A new SME bank has raised £14 million to clear the way for the removal of deposit-taking restrictions.

London-based Recognise Bank said its latest capital raise included an additional £10m investment by existing shareholder, real estate investor and entrepreneur Ruth Parasol.

It means Recognise Bank has met the capital requirements set by the PRA (Prudential Regulation Authority).

Once the PRA removes the restrictions, Recognise Bank will become fully authorised and plans to launch FSCS-protected savings products to both personal and business customers, enabling it to further increase its business lending to the SME sector.  

“This is a major milestone in our journey to create Recognise Bank and change the complexion of SME banking in the UK,” said CEO Jason Oakley.

“We set out on a mission to help the UK’s growing small and medium sized businesses, who need expert support more now than ever before. This successful capital raise is proof that we are on the right trajectory.”

Recognise Bank was set up in 2018 and received its Authorisation with Restriction (AwR) in November 2020. Instead of the centralised call centres many mainstream banks use, it is creating a network of regional hubs with experienced relationship managers who work directly with small businesses and advisers. 

The bank uses cloud-based banking technology to provide SMEs with quicker lending decisions and speedy access to funds, using the nCino Bank Operating System and the Mambu SaaS cloud banking platform. 

Parasol said: “Recognise is the right bank, with the right team, to change SME business banking in the UK. 

“Recognise combines personal service with the cutting-edge digital banking technology to increase speed and service to its customers. As a fully authorised bank, Recognise will be able to offer a much wider range of services to business and personal customers.

“I am delighted to further support Recognise Bank, especially Jason and his management team. Their expertise and commitment to the Recognise mission is truly outstanding and I look forward to the delivery of their plans in the years ahead.”

Oakley added: “Not only have I worked in business banking and commercial lending for many years, I have also run my own business, as have a number of the team at Recognise. Therefore, we are uniquely placed to understand the challenges SMEs face and the frustrations they have dealing with many of the mainstream banks. 

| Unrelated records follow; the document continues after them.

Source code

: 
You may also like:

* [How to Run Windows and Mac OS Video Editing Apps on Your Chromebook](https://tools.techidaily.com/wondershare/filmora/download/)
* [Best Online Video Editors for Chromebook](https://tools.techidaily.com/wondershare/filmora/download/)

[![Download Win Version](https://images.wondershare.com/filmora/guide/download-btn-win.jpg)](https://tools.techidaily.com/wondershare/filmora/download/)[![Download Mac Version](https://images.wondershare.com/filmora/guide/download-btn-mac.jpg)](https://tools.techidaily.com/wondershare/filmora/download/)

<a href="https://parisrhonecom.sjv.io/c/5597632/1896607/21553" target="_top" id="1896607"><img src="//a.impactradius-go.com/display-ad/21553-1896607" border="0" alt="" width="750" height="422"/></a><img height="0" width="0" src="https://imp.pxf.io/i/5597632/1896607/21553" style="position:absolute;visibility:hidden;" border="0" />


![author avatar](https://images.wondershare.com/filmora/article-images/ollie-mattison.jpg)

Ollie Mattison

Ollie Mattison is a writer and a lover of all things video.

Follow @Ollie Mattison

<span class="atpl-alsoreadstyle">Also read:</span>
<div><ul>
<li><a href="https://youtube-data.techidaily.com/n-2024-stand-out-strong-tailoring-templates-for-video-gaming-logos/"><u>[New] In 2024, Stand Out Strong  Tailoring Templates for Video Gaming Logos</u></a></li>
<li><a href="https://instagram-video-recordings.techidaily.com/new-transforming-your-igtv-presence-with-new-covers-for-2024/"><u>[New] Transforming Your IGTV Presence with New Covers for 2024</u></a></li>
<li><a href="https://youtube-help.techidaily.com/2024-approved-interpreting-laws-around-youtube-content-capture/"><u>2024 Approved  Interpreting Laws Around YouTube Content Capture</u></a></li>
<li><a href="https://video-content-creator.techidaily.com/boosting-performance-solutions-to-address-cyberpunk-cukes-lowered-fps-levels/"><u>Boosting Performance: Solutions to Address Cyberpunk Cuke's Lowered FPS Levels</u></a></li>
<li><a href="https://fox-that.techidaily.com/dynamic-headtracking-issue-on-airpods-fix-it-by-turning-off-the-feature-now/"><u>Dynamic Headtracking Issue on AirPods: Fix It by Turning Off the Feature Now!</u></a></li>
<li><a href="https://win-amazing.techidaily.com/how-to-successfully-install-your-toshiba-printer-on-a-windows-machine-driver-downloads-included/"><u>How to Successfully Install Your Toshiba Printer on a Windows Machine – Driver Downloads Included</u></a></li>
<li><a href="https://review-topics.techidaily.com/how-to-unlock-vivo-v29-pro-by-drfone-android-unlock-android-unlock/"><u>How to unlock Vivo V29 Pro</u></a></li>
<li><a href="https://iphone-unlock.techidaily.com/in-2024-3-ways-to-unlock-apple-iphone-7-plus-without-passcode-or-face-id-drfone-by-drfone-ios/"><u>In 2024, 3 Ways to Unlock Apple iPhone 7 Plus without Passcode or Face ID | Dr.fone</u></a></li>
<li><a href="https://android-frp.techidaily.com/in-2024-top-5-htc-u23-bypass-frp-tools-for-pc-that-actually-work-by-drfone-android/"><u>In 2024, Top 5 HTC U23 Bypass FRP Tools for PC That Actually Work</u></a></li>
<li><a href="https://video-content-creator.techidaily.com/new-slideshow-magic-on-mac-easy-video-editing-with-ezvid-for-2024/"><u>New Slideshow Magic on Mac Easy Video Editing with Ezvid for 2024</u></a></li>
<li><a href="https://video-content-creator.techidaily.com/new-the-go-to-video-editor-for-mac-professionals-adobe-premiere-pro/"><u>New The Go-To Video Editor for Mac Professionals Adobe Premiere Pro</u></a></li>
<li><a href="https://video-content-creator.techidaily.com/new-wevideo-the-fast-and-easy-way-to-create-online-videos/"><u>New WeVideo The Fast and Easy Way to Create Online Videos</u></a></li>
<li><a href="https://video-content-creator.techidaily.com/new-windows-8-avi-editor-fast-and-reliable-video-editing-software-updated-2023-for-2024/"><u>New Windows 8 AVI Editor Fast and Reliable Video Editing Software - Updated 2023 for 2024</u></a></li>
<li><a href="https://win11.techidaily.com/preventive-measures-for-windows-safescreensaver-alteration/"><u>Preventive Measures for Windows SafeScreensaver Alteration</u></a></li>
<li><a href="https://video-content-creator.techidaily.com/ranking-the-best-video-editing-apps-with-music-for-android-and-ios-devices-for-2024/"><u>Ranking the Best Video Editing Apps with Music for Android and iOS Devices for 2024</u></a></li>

“In creating Recognise Bank, we have focussed on the pain points smaller businesses have with current banks, such as the lack of personal contact and speed of lending decisions, to build a bank that addresses those issues. 

“That means relationship managers who are able to provide real support and guidance to businesses, and back-office technology that ensures companies get the funds they need as quickly as possible.”

Recognise Bank offers a range of unregulated funding options for SMEs, including commercial mortgages, bridging loans and working capital loans, in addition to specialist professional practice loans for firms such as architects and solicitors, as well as the medical and healthcare sectors. 

Buy-to-let loans for professional property investors are due to launch imminently. 

Recognise Bank also plans to offer savings accounts to personal customers in the coming weeks, and then business customers later this year, aiming to support more than 50,000 business and personal savers over the next five years.

The bank has already received £750 million in lending enquiries since it opened its doors in November 2020 and aims to provide £1.3 billion in lending to more than 5,000 SME borrowers over the next five years.